Le Royaume-Uni s'attaque aux viols de guerre
Le ministre des Affaires étrangères britannique a promis d'investir 1,25 million d'euros pour lutter contre cette pratique ancienne qui bénéficie encore largement de l'impunité.
MONDE - Le corps des femmes ne sera plus un butin de guerre. Pour y parvenir, le ministre des Affaires étrangères britannique, William Hague, a promis d'investir 1,25 million d'euros, mardi 25 septembre, lors d'une réunion en marge de l'assemblée générale de l'ONU, à New York. Cette somme doit financer un projet du ministère destiné à "mettre fin à des violences sexuelles de guerre".
Il s'agit de constituer une équipe d'experts - médecins, avocats, policiers, psychologues - envoyée là où les besoins se font sentir, pour recueillir les témoignages des victimes, les soutenir et leur faciliter l'accès à la justice.
William Hague a affirmé que son pays profiterait de sa présidence tournante du G8 en 2013 pour attirer l'attention de la communauté internationale sur ce problème.
Une arme de destruction massive
Le viol a été utilisé massivement comme arme de guerre durant les conflits au Rwanda (1994) et en ex-Yougoslavie (1991-2001). Ce n'est pas un hasard si Angelina Jolie a projeté son film, Au pays du sang et du miel, qui se déroule en pleine guerre de Bosnie, lors du lancement de la campagne britannique sur ce thème, en mai dernier. Sur fond d'amour impossible entre une jeune musulmane et un militaire serbe, l'actrice-réalisatrice n'a pas hésité à mettre en scène des viols.
Au-delà de ces exemples récents, les abus sexuels "sont une arme de guerre sinistrement intemporelle et universelle", d'après une étude historico-stratégique de la chercheuse Anne Dupierreux. De l'Antiquité, où "le viol et les pillages constituaient une motivation de recrutement et des avantages en nature offerts aux soldats", aux deux guerres mondiales, le viol est utilisé "à des fins de domination, de terreur, d'humiliation", explique-t-elle.
Des chiffres et des témoignages
Les chiffres démontrent l'ampleur du phénomène aux XXe et XXIe siècles. D'après les estimations des Nations unies, entre 20 000 et 50 000 femmes auraient été violées pendant la guerre en ex-Yougoslavie. Dans le cas du Rwanda, on estime entre 250 000 et 500 000 le nombre de femmes violées pendant les trois mois qu'a duré le génocide en 1994. Pendant la guerre civile en Sierra Leone, le nombre s'élève à 50 000-64 000 femmes. En République démocratique du Congo, plus de 200 000 femmes ont été victimes de viol lors des conflits.
Si les chiffres perturbent, les témoignages, eux, pétrifient, qu'ils viennent des femmes bosniaques victimes de viols systématiques, des Rwandaises abusées, dont 70% ont été contaminées par le sida d'après Amnesty International, ou des Congolaises anéanties par les viols brutaux et sadiques rapportés en 2007 par le New York Times (lien en anglais).
Aujourd'hui, la communauté internationale s'inquiète pour les femmes syriennes et maliennes. D'après un rapport de l'ONU, les violences sexuelles seraient très répandues dans ces pays.
Des crimes encore peu condamnés
Malgré le combat des associations féministes et la reconnaissance du viol par l'ONU comme une violation grave du droit international humanitaire et une "tactique de guerre" (lien en anglais), il existe encore aujourd'hui des obstacles pour que les victimes aient accès à l'aide psychologique et à la justice.

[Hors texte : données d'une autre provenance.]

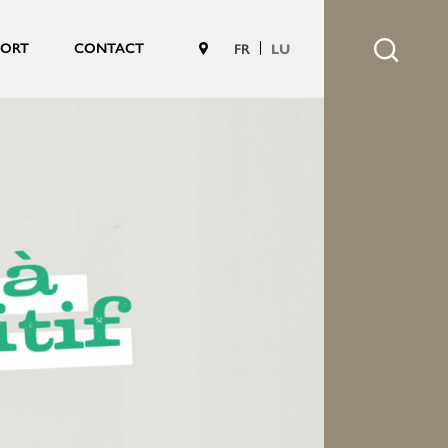
PORT
CONTACT
FR
LU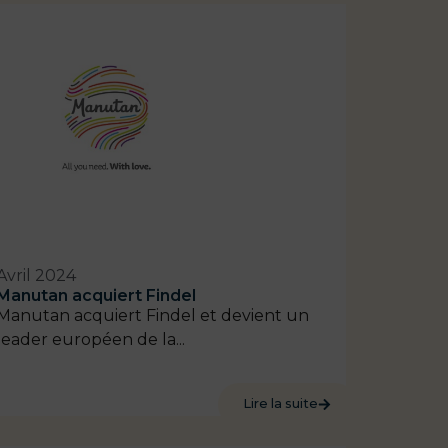
Avril 2024
Manutan acquiert Findel
Manutan acquiert Findel et devient un
leader européen de la...
Lire la suite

Celles-ci craignent souvent le déshonneur ou les représailles. Un soutien médical et/ou psychologique adapté fait défaut, remarque Amnesty International dans un rapport sur la situation en Bosnie-Herzégovine.
Si elles décident de porter plainte, elles doivent être prêtes à une procédure longue et lente. Le Tribunal pénal international pour l'ex-Yougoslavie, créé en 1993 dans le but de poursuivre les responsables présumés de crimes contre l'humanité, n'a pour le moment condamné que 78 des 161 accusés de crimes sexuels.
Souvent, les responsables ne sont jamais punis. Les violences sexuelles subies par les Tchétchènes, lors de la deuxième guerre russo-tchétchène, n'ont pas entraîné de conséquences en Russie. Slate.fr précisait en 2011 que "le viol est un crime selon le code pénal russe (article 131-1), mais seuls quelques soldats de rang assez bas ont été jugés après la guerre en Tchétchénie".
C'est cette impunité qui est dans la ligne de mire du chef de la diplomatie britannique. "Nous voulons voir une augmentation des plaintes qui aboutissent et mettre fin à la culture d'impunité", a martelé William Hague mardi.